L J : il y a une belle architecture en Italie en effet.

B C : C’est aussi que j’ai une partie de ma famille qui est italienne et j’ai une passion particulière pour ce pays et pour la langue, puis il y avait des architectes qui m’intéressaient là-bas. 

À cette période, je rencontre Louis Sclavis et puis finalement, hasard ou pas, je commence à faire de la musique et je n’ai jamais arrêté.

L J : Comment as-tu découvert le jazz ?

B C : Je suis d’une génération qui a été bercée par le rock des 70’s, ce qui ne m’a jamais quitté, mais il se trouve que dans le côté italien de ma famille , il y avait des musiciens,  un oncle contrebassiste et un saxophoniste que j’allais écouter jouer à Milan, et donc j’ai découvert cette musique-là , avec de vrais groupes dans de tout petits lieux , qui est beaucoup plus classique que ce que j’ai fait après, mais j’ai aimé de suite et m’y suis intéressé d’une manière forte.

L J : Tu es beaucoup associé à la scène jazz contemporain, d’avant-garde et musiques improvisées, as-tu pratiqué le jazz « classique »? Be-bop, modal ?

B C : Non je n’ai jamais travaillé ça, car le hasard de mes rencontres musicales a fait que je travaillais avec des gens qui avaient un pied dans l’improvisation et le contemporain écrit, mais j’ai beaucoup écouté de jazz classique, j’en ai une connaissance d’amateur éclairé. Je découvre en même temps la musique improvisée et le contemporain qui me fascine de suite de par les timbres, les espaces sonores, ça me permettait d’être en recherche, de trouver des trucs un peu à moi.

L J : Tu as publié un album solo : « Hors champ », pour toi, quelle est la différence entre le solo et le groupe, as-tu une préférence ?

B C : C’est équivalent, j’ai besoin de passer du solo au groupe, de l’écrit à l’improvisé, de l’acoustique à l’électrique. Tout ça se nourrit mutuellement tout en restant malgré tout dans la même famille esthétique.

L J : Tes projets en cours ?

B C : On va rejouer « Spirale » une pièce très scénographiée et très écrite de Samuel Sighicelli avec qui j’ai aussi le groupe « Caravaggio » dans lequel jouent également Benjamin de la Fuente et Éric Echampard qui mêle acoustique, électro, des choses très texturées ce qui rassemble tout ce qui me fait envie, c’est un groupe ou il n’y a pas de limites esthétiques, on joue tout ce qu’on aime jouer du coup ça mélange des esthétiques assez différentes, du contemporain au rock voir au punk.
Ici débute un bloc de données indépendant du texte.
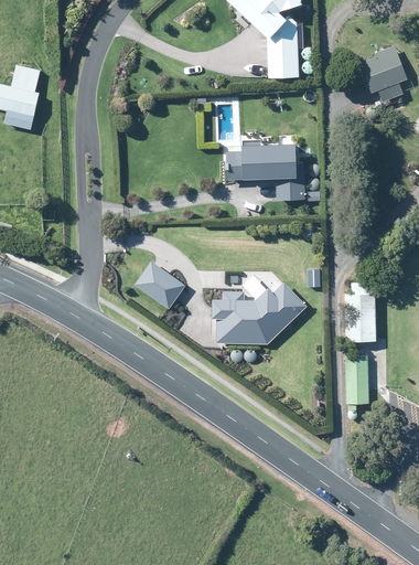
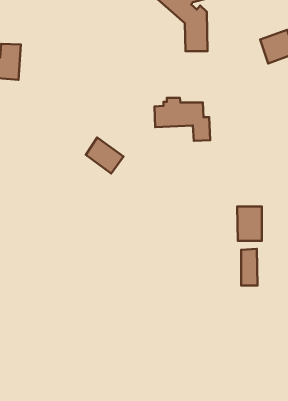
building: [135,260,185,309] -> [86,138,123,174]
building: [208,284,307,344] -> none

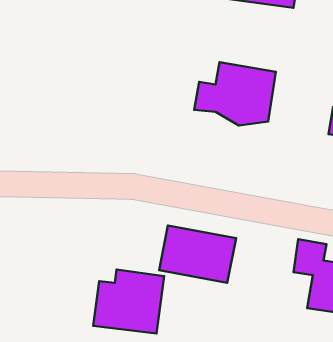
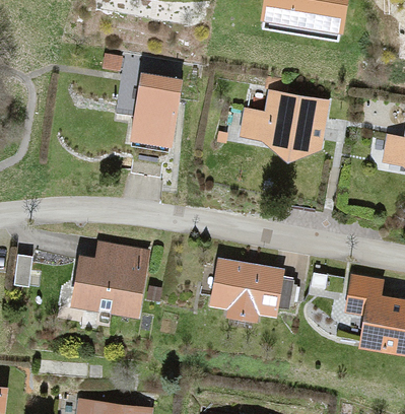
building: none -> [130,74,177,144]
building: [93,269,164,334] -> [72,245,146,312]

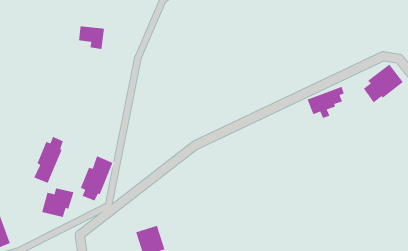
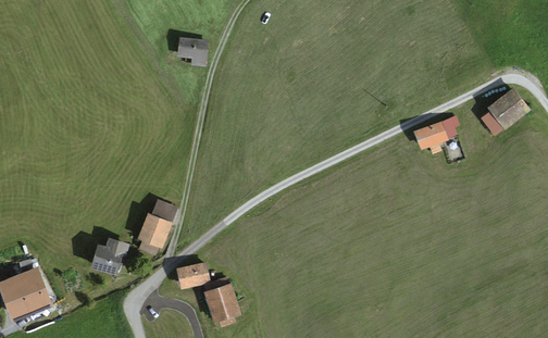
building: [78,26,105,50] -> [176,38,209,67]
building: [33,136,64,184] -> none
building: none -> [175,261,210,289]

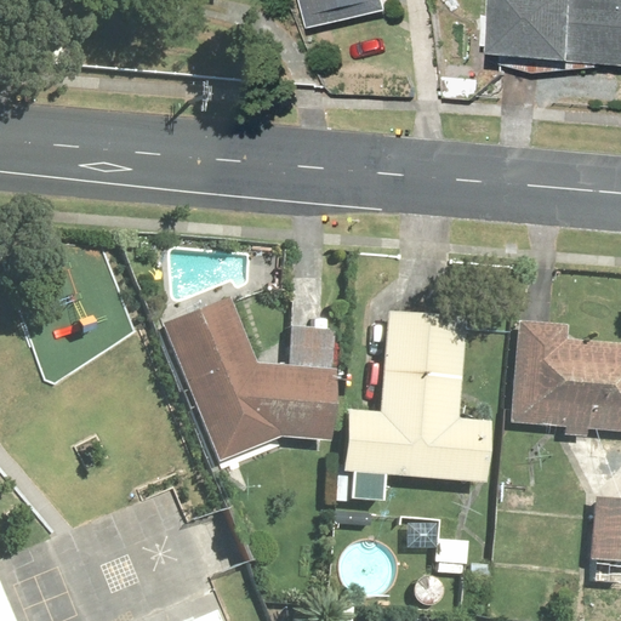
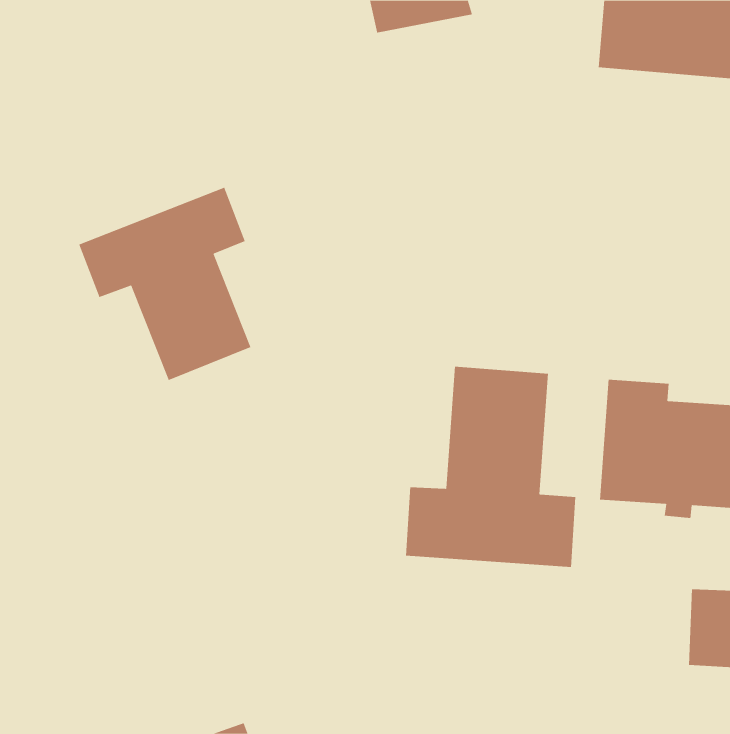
building: none -> [79,187,251,381]
building: [163,294,335,461] -> none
Ce qui nous intéresse dans ce projet c’est de trouver comment mélanger ces univers dans un objet cohérent. Je continue également ma route avec Michel Portal, Daniel Humair, Marc Ducret pour ce qui est de mes projets, disons plus jazz puis il y a le solo, j’ai fait pendant longtemps un solo sur Pasolini dont j’ai un peu fait le tour, là, je suis plus sur une idée de solo ou l’acoustique et l’électrique s’apprivoisent l’un l’autre. C’est toujours très intéressant, car je m’octroie beaucoup de libertés dans un parcours très défini ; c’est aussi un endroit, le parcours solitaire, où il y a beaucoup d’idées nouvelles qui peuvent arriver ce qui donne de nouveaux points de départ de travail.